I don’t think it’s necessary to go in that direction, though. There’s a simpler explanation for this form of gender bias that doesn’t require any controversial claims about inclusive fitness. What seems more relevant here is that the natural human response to displays of anger almost always makes allowance for agency, or lack of agency. The anger of socially powerful people motivates obedience—there’s a Darwinian explanation for that, and it doesn’t involve gender—but the anger of the powerless tends to evoke completely different feelings. With any luck those may be feelings of sympathy, but one of the most common default (unsocialized) reactions is contempt. In cultures where women have less social authority than men—almost all of them, in other words—a gendered response to anger may not demand much more analysis than that.
Does Barr understand how this is relevant to Afghanistan in 2022? The country spent two decades under armed occupation, but for all practical purposes the international community’s agency there has collapsed. Expressing outrage at the Taliban’s attitudes towards women felt one way when the Taliban were being bombed and shot at (partly because of those attitudes, though not entirely). At this point it feels… different, and not in a good way.

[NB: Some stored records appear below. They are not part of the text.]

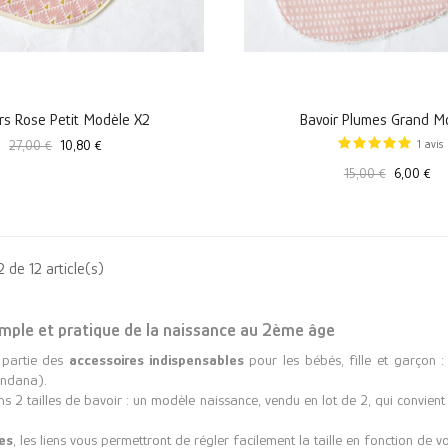
rs Rose Petit Modèle X2
Bavoir Plumes Grand M
Prix
Prix
27,00 €
10,80 €
1
avis
standard
Prix
Prix
15,00 €
6,00 €
standard
 de 12 article(s)
imple et pratique de la naissance au 2ème âge
t partie des
accessoires indispensables
pour les bébés, fille et garçon : 
andana).
 2 tailles de bavoir : un modèle naissance, vendu en lot de 2, qui convi
es
, les liens vous permettront de régler facilement la taille en fonction de vo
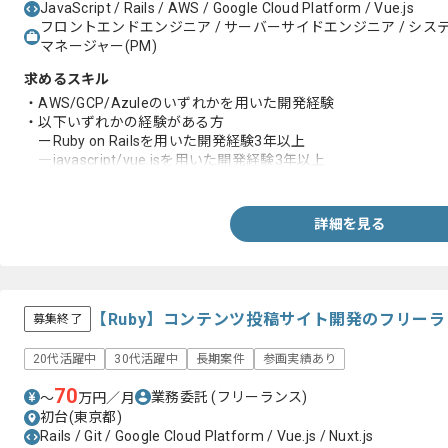
JavaScript / Rails / AWS / Google Cloud Platform / Vue.js
フロントエンドエンジニア / サーバーサイドエンジニア / システム
マネージャー(PM)
求めるスキル
・AWS/GCP/Azuleのいずれかを用いた開発経験
・以下いずれかの経験がある方
ーRuby on Railsを用いた開発経験3年以上
―javascript/vue.jsを用いた開発経験3年以上
・以下2つ以上の経験がある方
―サービスを0から立ち上げた経験
―アーキテクチャの設計
詳細を見る
―パフォーマンスチューニング経験
―AWS環境構築、DBチューニング経験
【Ruby】コンテンツ投稿サイト開発のフリー
募集終了
20代活躍中
30代活躍中
長期案件
参画実績あり
70
業務委託
(フリーランス)
〜
万円／月
初台(東京都)
Rails / Git / Google Cloud Platform / Vue.js / Nuxt.js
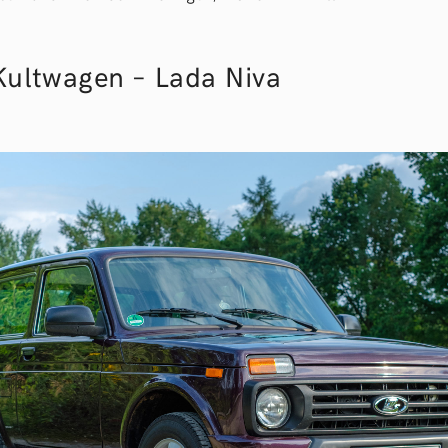
Kultwagen – Lada Niva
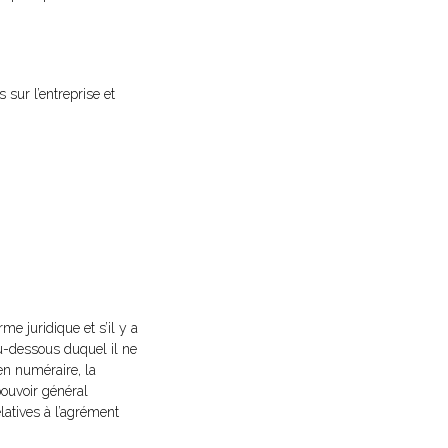
 sur l’entreprise et
me juridique et s’il y a
t au-dessous duquel il ne
 en numéraire, la
pouvoir général
elatives à l’agrément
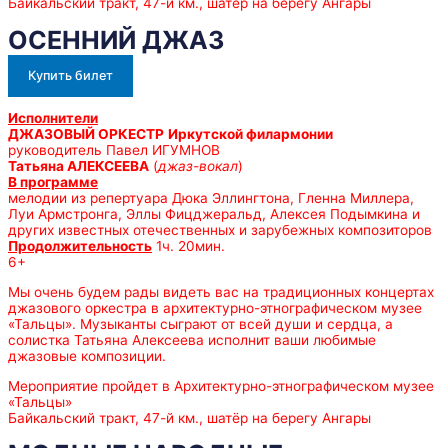
Байкальский тракт, 47-й км., шатёр на берегу Ангары
ОСЕННИЙ ДЖАЗ
Купить билет
Исполнители
ДЖАЗОВЫЙ ОРКЕСТР
Иркутской филармонии
руководитель Павел ИГУМНОВ
Татьяна АЛЕКСЕЕВА
(
джаз-вокал
)
В программе
мелодии из репертуара Дюка Эллингтона, Гленна Миллера,
Луи Армстронга, Эллы Фицджеральд, Алексея Подымкина и
других известных отечественных и зарубежных композиторов
Продолжительность
1ч. 20мин.
6+
Мы очень будем рады видеть вас на традиционных концертах
джазового оркестра в архитектурно-этнографическом музее
«Тальцы». Музыканты сыграют от всей души и сердца, а
солистка Татьяна Алексеева исполнит ваши любимые
джазовые композиции.
Мероприятие пройдет в Архитектурно-этнографическом музее
«Тальцы»
Байкальский тракт, 47-й км., шатёр на берегу Ангары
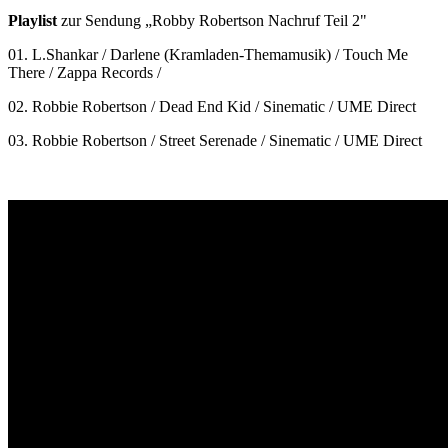
Playlist
zur Sendung „Robby Robertson Nachruf Teil 2"
01. L.Shankar / Darlene (Kramladen-Themamusik) / Touch Me
There / Zappa Records /
02. Robbie Robertson / Dead End Kid / Sinematic / UME Direct
03. Robbie Robertson / Street Serenade / Sinematic / UME Direct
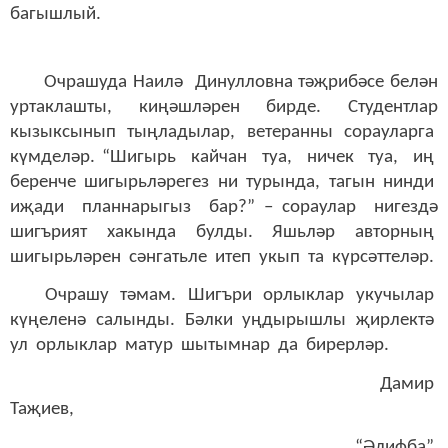
багышлый.
Очрашуда Наилә Динулловна тәҗрибәсе белән
уртаклашты, киңәшләрен бирде. Студентлар
кызыксынып тыңладылар, ветеранны сорауларга
күмделәр. “Шигырь кайчан туа, ничек туа, иң
беренче шигырьләрегез ни турында, тагын нинди
иҗади планнарыгыз бар?” – сораулар нигездә
шигърият хакында булды. Яшьләр авторның
шигырьләрен сәнгатьле итеп укып та күрсәттеләр.
Очрашу тәмам. Шигъри орлыклар укучылар
күңеленә салынды. Бәлки уңдырышлы җирлектә
ул орлыклар матур шытымнар да бирерләр.
Дамир
Таҗиев,
“Әлифба”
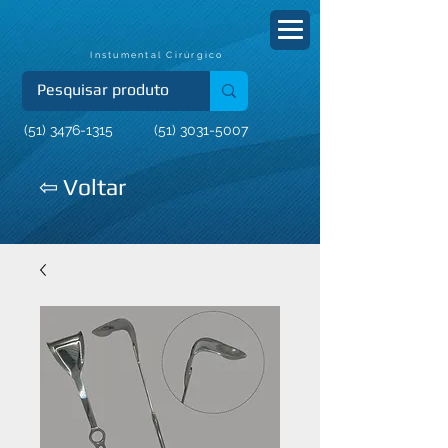
Instumental Cirúrgico
(51) 3476-1315
(51) 3031-5007
⇦ Voltar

The only coercive measures being directed at the Afghan government now are the US-led regime of economic sanctions, which has had catastrophic effects on civilians of both sexes. To their credit, Barr and her colleagues at Human Rights Watch have campaigned against the embargo, because they realize it’s very unlikely to change the status of Afghan women at a reasonable human cost (or at all, for that matter). But without some alternative strategy for inflicting harm on Afghanistan’s leaders—and let’s face it, inflicting harm is the literal purpose of anger—their criticism of the Biden administration’s policies makes their parallel criticism of the Taliban’s policies very hard to situate. It’s easy to see what there is to be angry about, but not what is there to be angry for.
To be clear: it’s not about being a woman. Regardless of their gender, angry people who are visibly helpless to affect the situation are unlikely to inspire much respect in their adversaries. And if their anger is motivated by an abstract political doctrine their adversaries don’t share, it’s unlikely even to evoke much comprehension. You have to meet people where they are.
So many interesting points here! Also, makes me glad I only tweet about weird store signs.